Après la majestueuse Ouverture pour le sacre d’un évêque, page tendre et resplendissante, l’ensemble Correspondances assied plus encore un sentiment de contentement en produisant un des nombreux Te Deum (H.147) de Charpentier. La musique se régénère elle-même en un flux ininterrompu, débordant d’une fervente suavité, jamais excessive ; l’âme enfin libérée de la misère du monde se laisse entraîner avec une immense joie par ce ravissement porteur.

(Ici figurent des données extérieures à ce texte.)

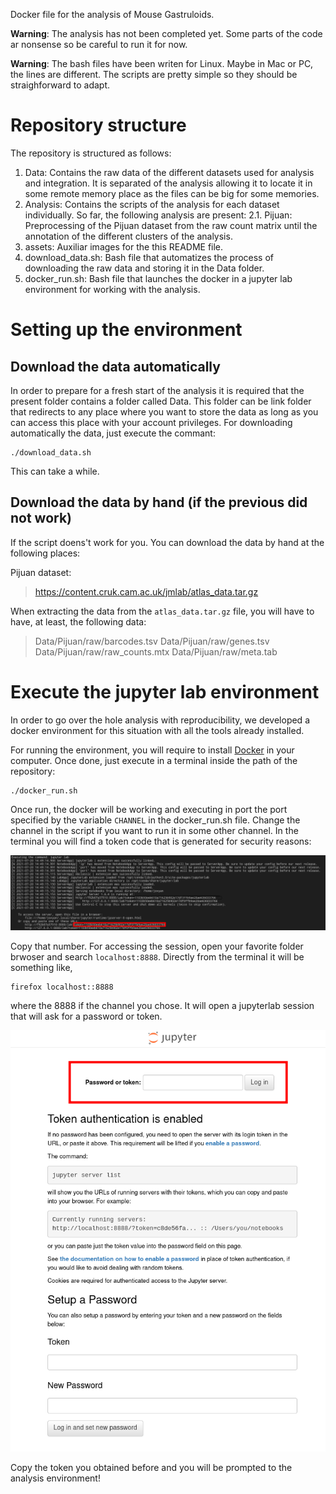 Docker file for the analysis of Mouse Gastruloids.

**Warning**: The analysis has not been completed yet. Some parts of the code ar nonsense so be careful to run it for now.

**Warning**: The bash files have been writen for Linux. Maybe in Mac or PC, the lines are different. The scripts are pretty simple so they should be straighforward to adapt.

# Repository structure

The repository is structured as follows:

1. Data: Contains the raw data of the different datasets used for analysis and integration. It is separated of the analysis allowing it to locate it in some remote memory place as the files can be big for some memories.
2. Analysis: Contains the scripts of the analysis for each dataset individually. So far, the following analysis are present:
    2.1. Pijuan: Preprocessing of the Pijuan dataset from the raw count matrix until the annotation of the different clusters of the analysis.
3. assets: Auxiliar images for the this README file.
4. download_data.sh: Bash file that automatizes the process of downloading the raw data and storing it in the Data folder.
5. docker_run.sh: Bash file that launches the docker in a jupyter lab environment for working with the analysis.

# Setting up the environment

## Download the data automatically

In order to prepare for a fresh start of the analysis it is required that the present folder contains a folder called Data. This folder can be link folder that redirects to any place where you want to store the data as long as you can access this place with your account privileges. For downloading automatically the data, just execute the commant:

```
./download_data.sh
```

This can take a while.

## Download the data by hand (if the previous did not work)

If the script doens't work for you. You can download the data by hand at the following places:

Pijuan dataset:
> https://content.cruk.cam.ac.uk/jmlab/atlas_data.tar.gz

When extracting the data from the `atlas_data.tar.gz` file, you will have to have, at least, the following data:

> Data/Pijuan/raw/barcodes.tsv
> Data/Pijuan/raw/genes.tsv
> Data/Pijuan/raw/raw_counts.mtx
> Data/Pijuan/raw/meta.tab

# Execute the jupyter lab environment

In order to go over the hole analysis with reproducibility, we developed a docker environment for this situation with all the tools already installed.

For running the environment, you will require to install [Docker](https://www.docker.com/) in your computer. Once done, just execute in a terminal inside the path of the repository:

```
./docker_run.sh
```

Once run, the docker will be working and executing in port the port specified by the variable `CHANNEL` in the docker_run.sh file. Change the channel in the  script if you want to run it in some other channel. In the terminal you will find a token code that is generated for security reasons:

![](assets/token.png)

Copy that number. For accessing the session, open your favorite folder brwoser and search `localhost:8888`. Directly from the terminal it will be something like,

```
firefox localhost::8888
```
where the 8888 if the channel you chose. It will open a jupyterlab session that will ask for a password or token.  

![](assets/jupyterlab.png)

Copy the token you obtained before and you will be prompted to the analysis environment! 
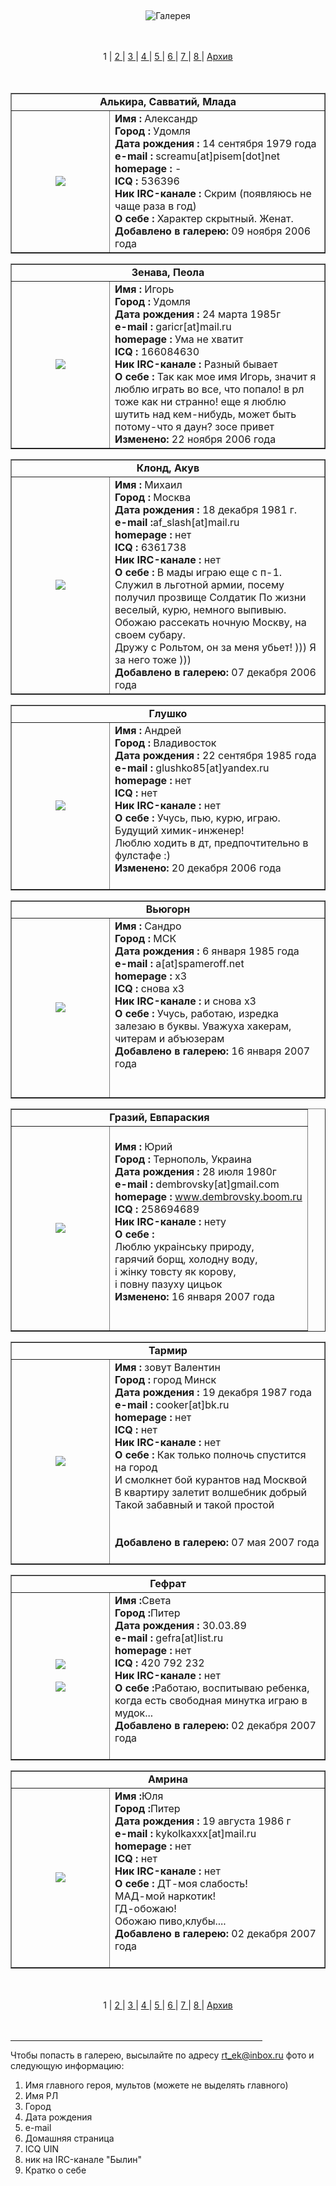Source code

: &nbsp;

<p style='text-align: center'>
<img src="/img/tit_gallery.jpg" alt='Галерея' />
</p>

<br/>
<br/>
<center>
1 |
<a href="/gal_pl/2"> 2 </a>|
<a href="/gal_pl/3"> 3 </a>|
<a href="/gal_pl/4"> 4 </a>|
<a href="/gal_pl/5"> 5 </a>|
<a href="/gal_pl/6"> 6 </a>|
<a href="/gal_pl/7"> 7 </a>|
<a href="/gal_pl/8"> 8 </a>|
<a href="/gal_pl/arc"> Архив </a>
</center>
<br/>
<br/>

<table align=center width=450 cellspacing=0 cellpadding=0 border=1><tr>
<td colspan=2 align=center><b>Алькира, Савватий, Млада</b></td></tr>
<tr><td width=140 align=center valign=middle>
<a href="/gallery_pl/alkira.jpg" border=0>
<img src="/gallery_pl/alkira_sm.jpg" border=0>
</a></td>
<td><b>Имя :</b> Александр<br>
<b>Город :</b> Удомля<br>
<b>Дата рождения :</b> 14 сентября 1979 года<br>
<b>e-mail :</b> screamu[at]pisem[dot]net
<br>
<b>homepage :</b> - <br>
<b>ICQ :</b> 536396<br>
<b>Ник IRC-канале :</b> Скрим (появляюсь не чаще раза в год) <br>
<b>О себе :</b> Характер скрытный. Женат.<br>
<b>Добавлено в галерею:</b> 09 ноября 2006 года<br>
</td></tr>
</table>
<table align=center width=450 cellspacing=0 cellpadding=0 border=1><tr>
<td colspan=2 align=center><b>Зенава, Пеола</b></td></tr>
<tr><td width=140 align=center valign=middle>
<a href="/gallery_pl/zenava.jpg" border=0>
<img src="/gallery_pl/zenava_sm.jpg" border=0>
</a></td>
<td><b>Имя :</b> Игорь<br>
<b>Город :</b> Удомля<br>
<b>Дата рождения :</b> 24 марта 1985г<br>
<b>e-mail :</b> garicr[at]mail.ru<br>
<b>homepage :</b> Ума не хватит<br>
<b>ICQ :</b> 166084630<br>
<b>Ник IRC-канале :</b> Разный бывает<br>
<b>О себе :</b> Так как мое имя Игорь, значит я люблю играть во все, что попало! в рл тоже как ни странно! еще я люблю шутить над кем-нибудь, может быть потому-что я даун? зосе привет<br> 
<b>Изменено:</b> 22 ноября 2006 года<br>

</td></tr>
</table>
<table align=center width=450 cellspacing=0 cellpadding=0 border=1><tr>
<td colspan=2 align=center><b>Клонд, Акув
</b></td></tr>
<tr><td width=140 align=center valign=middle>
<a href="/gallery_pl/klond.jpg" border=0>
<img src="/gallery_pl/klond_sm.jpg" border=0>
</a></td>
<td><b>Имя :</b> Михаил<br>
<b>Город :</b> Москва<br>
<b>Дата рождения :</b> 18 декабря 1981 г.<br>
<b>e-mail :</b>af_slash[at]mail.ru<br>
<b>homepage :</b> нет<br>
<b>ICQ :</b> 6361738<br>
<b>Ник IRC-канале :</b> нет<br>
<b>О себе :</b> В мады играю еще с п-1. Служил в льготной армии, посему получил
прозвище Солдатик  По жизни веселый, курю, немного выпивыю. Обожаю
рассекать ночную Москву, на своем субару.<br>
Дружу с Рольтом, он за меня убьет! ))) Я за него тоже )))
<br>
<b>Добавлено в галерею:</b> 07 декабря 2006 года<br>
</td></tr>
</table>
<table align=center width=450 cellspacing=0 cellpadding=0 border=1><tr>
<td colspan=2 align=center><b>Глушко</b></td></tr>
<tr><td width=140 align=center valign=middle>
<a href="/gallery_pl/glushko.jpg" border=0>
<img src="/gallery_pl/glushko_sm.jpg" border=0>
</a></td>
<td><b>Имя :</b> Андрей<br>
<b>Город :</b> Владивосток<br>
<b>Дата рождения :</b> 22 сентября 1985 года<br>
<b>e-mail :</b> glushko85[at]yandex.ru<br>
<b>homepage :</b> нет<br>
<b>ICQ :</b> нет<br>
<b>Ник IRC-канале :</b> нет<br>
<b>О себе :</b> Учусь, пью, курю, играю.<br>
Будущий химик-инженер! <br>Люблю ходить в дт, предпочтительно в фулстафе :)<br> 
<b>Изменено:</b> 20 декабря 2006 года<br><br>
</td></tr>
</table>
<table align=center width=450 cellspacing=0 cellpadding=0 border=1><tr>
<td colspan=2 align=center><b>Вьюгорн</b></td></tr>
<tr><td width=140 align=center valign=middle>
<a href="/gallery_pl/view.gif" border=0>
<img src="/gallery_pl/view_sm.jpg" border=0>
</a></td>
<td><b>Имя :</b> Сандро<br>
<b>Город :</b> МСК<br>
<b>Дата рождения :</b> 6 января 1985 года<br>
<b>e-mail :</b> a[at]spameroff.net<br>
<b>homepage :</b> х3 <br>
<b>ICQ :</b> снова х3<br>
<b>Ник IRC-канале :</b> и снова х3<br>
<b>О себе :</b> Учусь, работаю, изредка залезаю в буквы. Уважуха хакерам, читерам и абъюзерам<br>
<b>Добавлено в галерею:</b> 16 января 2007 года<br><br><br>
</td></tr>
</table>
<table align=center width=450 cellspacing=0 cellpadding=0 border=1><tr>
<td colspan=2 align=center><b>Гразий, Евпараския</b></td></tr>
<tr><td width=140 align=center valign=middle>
<a href="/gallery_pl/grazij.jpg" border=0>
<img src="/gallery_pl/grazij_sm.jpg" border=0>
</a></td>
<td><br><b>Имя :</b> Юрий<br>
<b>Город :</b> Тернополь, Украина<br>
<b>Дата рождения :</b> 28 июля 1980г<br>
<b>e-mail :</b> dembrovsky[at]gmail.com<br>
<b>homepage :</b> <a href="http://www.dembrovsky.boom.ru"> www.dembrovsky.boom.ru</a><br>
<b>ICQ :</b> 258694689<br>
<b>Ник IRC-канале :</b> нету<br>
<b>О себе :</b><br>Люблю украiнську природу,<br>
гарячий борщ, холодну воду,<br>
i жiнку товсту як корову,<br>
i повну пазуху цицьок<br>
<b>Изменено:</b> 16 января 2007 года<br><br><br>
</td></tr>
</table>
<table align=center width=450 cellspacing=0 cellpadding=0 border=1><tr>
<td colspan=2 align=center><b>Тармир</b></td></tr>
<tr><td width=140 align=center valign=middle>
<a href="/gallery_pl/tarmir.jpg" border=0>
<img src="/gallery_pl/tarmir_sm.jpg" border=0>
</a></td>
<td><b>Имя :</b> зовут Валентин<br>
<b>Город :</b> город Минск<br>
<b>Дата рождения :</b> 19 декабря 1987 года<br>
<b>e-mail :</b> cooker[at]bk.ru </a><br>
<b>homepage :</b> нет</a><br>
<b>ICQ :</b> нет<br>
<b>Ник IRC-канале :</b> нет<br>
<b>О себе :</b> Как только полночь спустится на город <br>
И смолкнет бой курантов над Москвой <br>
В квартиру залетит волшебник добрый <br>
Такой забавный и такой простой <br><br>
<br>
<b>Добавлено в галерею:</b> 07 мая 2007 года<br><br>
</td></tr>
</table>
<table align=center width=450 cellspacing=0 cellpadding=0 border=1><tr>
<td colspan=2 align=center><b>Гефрат</b></td></tr>
<tr><td width=140 align=center valign=middle>
<a href="/gallery_pl/gefrat2.jpg" border=0>
<img src="/gallery_pl/gefrat2_sm.jpg" border=0><br><br><a href="/gallery_pl/gefrat3.jpg" border=0>
<img src="/gallery_pl/gefrat3_sm.jpg" border=0>
</a></td>
<td><b>Имя :</b>Света<br>
<b>Город :</b>Питер<br>
<b>Дата рождения :</b> 30.03.89<br>
<b>e-mail :</b> gefra[at]list.ru<br>
<b>homepage :</b> нет<br>
<b>ICQ :</b> 420 792 232<br>
<b>Ник IRC-канале :</b> нет<br>
<b>О себе :</b>Работаю, воспитываю ребенка, когда есть свободная минутка играю в мудок... <br>
<b>Добавлено в галерею:</b> 02 декабря 2007 года<br><br>
</td></tr>
</table>
<table align=center width=450 cellspacing=0 cellpadding=0 border=1><tr>
<td colspan=2 align=center><b>Амрина</b></td></tr>
<tr><td width=140 align=center valign=middle>
<a href="/gallery_pl/amrina.jpg" border=0>
<img src="/gallery_pl/amrina_sm.jpg" border=0>
</a></td>
<td><b>Имя :</b>Юля<br>
<b>Город :</b>Питер<br>
<b>Дата рождения :</b> 19 августа 1986 г<br>
<b>e-mail :</b> kykolkaxxx[at]mail.ru<br>
<b>homepage :</b> нет<br>
<b>ICQ :</b> нет<br>
<b>Ник IRC-канале :</b> нет<br>
<b>О себе :</b> ДТ-моя слабость!<br>
МАД-мой наркотик!<br>
ГД-обожаю!<br>
Обожаю пиво,клубы....<br>
<b>Добавлено в галерею:</b> 02 декабря 2007 года<br><br>
</td></tr>
</table>

<br/>
<br/>
<center>
1 |
<a href="/gal_pl/2"> 2 </a>|
<a href="/gal_pl/3"> 3 </a>|
<a href="/gal_pl/4"> 4 </a>|
<a href="/gal_pl/5"> 5 </a>|
<a href="/gal_pl/6"> 6 </a>|
<a href="/gal_pl/7"> 7 </a>|
<a href="/gal_pl/8"> 8 </a>|
<a href="/gal_pl/arc"> Архив </a>
</center>
<br/>
<br/>

<hr width=80%>
Чтобы попасть в галерею, высылайте по адресу <a href="mailto:rt_ek@inbox.ru">rt_ek@inbox.ru</a>
фото и следующую информацию:
<ol>
<li>Имя главного героя, мультов (можете не выделять главного)
<li>Имя РЛ
<li>Город
<li>Дата рождения
<li>e-mail
<li>Домашняя страница
<li>ICQ UIN
<li>ник на IRC-канале "Былин"
<li>Кратко о себе
</ol>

Quand on assiste à un concert de l’ensemble Correspondances, on ressent immédiatement la respiration qui anime la musique sacrée du 17ème siècle français. Ce qui est le plus frappant, néanmoins, c’est qu’on entend plus qu’une simple restitution de cette musique : par la minutie et l’évidence de sa direction, Sébastien Daucé semble créer la partition au fur et à mesure, la modeler, lui insuffler la vie. Le public a réclamé deux bis, il aurait aimé plus de rappels… En un mot, une seule hâte : voir l’ensemble et son chef poursuivre leur merveilleux travail autour des vingt-huit volumes où est rassemblée la musique de Charpentier.